* Problem set
#1 Under subsection 24 (2) as quoted in the legal excerpt, what must the court give primary consideration to in determining best interests?
#2 Reproduce the legal excerpt from "[50] Clause 28(1)(b)" to "determining best interests." word for word.

* Quoted text
* begin *

Part Four – Legal considerations (school placement)
[50] Clause 28(1)(b) of the Children’s Law Reform Act (“the Act”), provides as follows:
28 (1) The court to which an application is made under section 21,
(b) may by order determine any aspect of the incidents of the right to decision-making responsibility, parenting time or contact, as the case may be, with respect to a child;
[51] Subsection 24 (2) of the Act provides that the court must give primary consideration to the child’s physical, emotional and psychological safety, security and well-being in determining best interests.
[52] Subsection 24 (3) of the Act sets out a list of factors for the court to consider related to the circumstances of the child. It reads as follows:
Factors
(3) Factors related to the circumstances of a child include,
(a) the child’s needs, given the child’s age and stage of development, such as the child’s need for stability;
(b) the nature and strength of the child’s relationship with each parent, each of the child’s siblings and grandparents and any other person who plays an important role in the child’s life;
(c) each parent’s willingness to support the development and maintenance of the child’s relationship with the other parent;
(d) the history of care of the child;
(e) the child’s views and preferences, giving due weight to the child’s age and maturity, unless they cannot be ascertained;
(f) the child’s cultural, linguistic, religious and spiritual upbringing and heritage, including Indigenous upbringing and heritage;
(g) any plans for the child’s care;
(h) the ability and willingness of each person in respect of whom the order would apply to care for and meet the needs of the child;
(i) the ability and willingness of each person in respect of whom the order would apply to communicate and co-operate, in particular with one another, on matters affecting the child;
(j) any family violence and its impact on, among other things,
(i) the ability and willingness of any person who engaged in the family violence to care for and meet the needs of the child, and
(ii) the appropriateness of making an order that would require persons in respect of whom the order would apply to co-operate on issues affecting the child; and
(k) the ability and willingness of any person who engaged in the family violence to care for and meet the needs of the child, and
(l) the appropriateness of making an order that would require persons in respect of whom the order would apply to cooperate on issues affecting the child; and
(m) any civil or criminal proceeding, order, condition or measure that is relevant to the safety, security and well-being of the child.

* end *

* Excerpted records
* begin *

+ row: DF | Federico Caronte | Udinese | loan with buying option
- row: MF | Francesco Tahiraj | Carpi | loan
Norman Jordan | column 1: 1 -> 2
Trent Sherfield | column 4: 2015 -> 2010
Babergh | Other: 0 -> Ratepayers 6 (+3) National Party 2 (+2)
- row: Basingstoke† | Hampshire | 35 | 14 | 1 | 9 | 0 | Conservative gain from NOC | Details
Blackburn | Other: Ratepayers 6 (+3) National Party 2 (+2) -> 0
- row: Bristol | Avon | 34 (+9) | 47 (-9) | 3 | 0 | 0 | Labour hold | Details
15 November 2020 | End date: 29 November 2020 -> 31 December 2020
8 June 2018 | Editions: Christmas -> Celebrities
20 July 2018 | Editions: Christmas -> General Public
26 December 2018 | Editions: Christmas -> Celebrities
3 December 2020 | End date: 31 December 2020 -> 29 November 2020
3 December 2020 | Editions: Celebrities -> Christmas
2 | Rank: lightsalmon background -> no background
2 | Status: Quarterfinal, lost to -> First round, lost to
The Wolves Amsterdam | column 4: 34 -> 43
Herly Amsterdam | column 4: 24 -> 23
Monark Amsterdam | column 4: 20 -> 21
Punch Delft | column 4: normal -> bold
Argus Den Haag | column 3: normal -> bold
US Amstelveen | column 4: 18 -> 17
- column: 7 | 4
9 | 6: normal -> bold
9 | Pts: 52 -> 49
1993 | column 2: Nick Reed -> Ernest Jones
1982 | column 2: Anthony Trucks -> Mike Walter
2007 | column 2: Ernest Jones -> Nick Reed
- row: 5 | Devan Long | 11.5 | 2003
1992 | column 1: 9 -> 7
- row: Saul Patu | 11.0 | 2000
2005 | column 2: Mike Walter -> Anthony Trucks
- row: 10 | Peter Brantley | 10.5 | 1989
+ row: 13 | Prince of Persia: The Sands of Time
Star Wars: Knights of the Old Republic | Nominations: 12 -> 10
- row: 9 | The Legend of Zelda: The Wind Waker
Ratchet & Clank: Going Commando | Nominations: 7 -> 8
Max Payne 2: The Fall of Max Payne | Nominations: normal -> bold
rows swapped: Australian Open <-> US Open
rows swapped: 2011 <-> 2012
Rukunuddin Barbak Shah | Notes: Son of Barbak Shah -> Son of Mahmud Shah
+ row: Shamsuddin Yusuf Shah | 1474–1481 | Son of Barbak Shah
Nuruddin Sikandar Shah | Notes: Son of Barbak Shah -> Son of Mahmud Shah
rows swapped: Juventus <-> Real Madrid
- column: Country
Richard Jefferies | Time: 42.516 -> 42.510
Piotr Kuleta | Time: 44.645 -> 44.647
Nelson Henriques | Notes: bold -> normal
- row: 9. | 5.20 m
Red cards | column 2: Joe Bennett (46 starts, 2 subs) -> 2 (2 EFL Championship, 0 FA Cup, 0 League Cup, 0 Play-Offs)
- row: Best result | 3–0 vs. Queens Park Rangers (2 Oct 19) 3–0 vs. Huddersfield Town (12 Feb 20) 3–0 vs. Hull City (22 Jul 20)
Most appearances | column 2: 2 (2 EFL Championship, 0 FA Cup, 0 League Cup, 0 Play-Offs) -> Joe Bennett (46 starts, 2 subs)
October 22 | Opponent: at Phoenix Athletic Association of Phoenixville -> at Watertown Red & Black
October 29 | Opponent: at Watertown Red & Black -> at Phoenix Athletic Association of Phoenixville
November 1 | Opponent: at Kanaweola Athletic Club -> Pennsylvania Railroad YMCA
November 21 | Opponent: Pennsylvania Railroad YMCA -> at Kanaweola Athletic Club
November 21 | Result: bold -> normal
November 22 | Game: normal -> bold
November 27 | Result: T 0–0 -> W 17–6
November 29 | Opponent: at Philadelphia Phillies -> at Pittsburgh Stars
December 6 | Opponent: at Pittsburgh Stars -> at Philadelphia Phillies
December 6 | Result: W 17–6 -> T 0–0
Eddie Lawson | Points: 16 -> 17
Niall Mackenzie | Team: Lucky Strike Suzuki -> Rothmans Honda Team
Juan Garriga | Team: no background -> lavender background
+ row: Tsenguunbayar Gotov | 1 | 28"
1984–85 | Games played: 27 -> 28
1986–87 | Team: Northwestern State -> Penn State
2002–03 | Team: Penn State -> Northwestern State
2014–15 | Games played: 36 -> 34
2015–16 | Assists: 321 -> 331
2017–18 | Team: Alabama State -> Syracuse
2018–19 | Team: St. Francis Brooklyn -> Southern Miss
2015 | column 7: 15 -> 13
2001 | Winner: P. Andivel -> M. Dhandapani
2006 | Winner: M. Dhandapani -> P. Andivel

* end *

* Expected responses
#1 The child's physical, emotional and psychological safety, security and well-being.

#2
[50] Clause 28(1)(b) of the Children’s Law Reform Act (“the Act”), provides as follows:
28 (1) The court to which an application is made under section 21,
(b) may by order determine any aspect of the incidents of the right to decision-making responsibility, parenting time or contact, as the case may be, with respect to a child;
[51] Subsection 24 (2) of the Act provides that the court must give primary consideration to the child’s physical, emotional and psychological safety, security and well-being in determining best interests.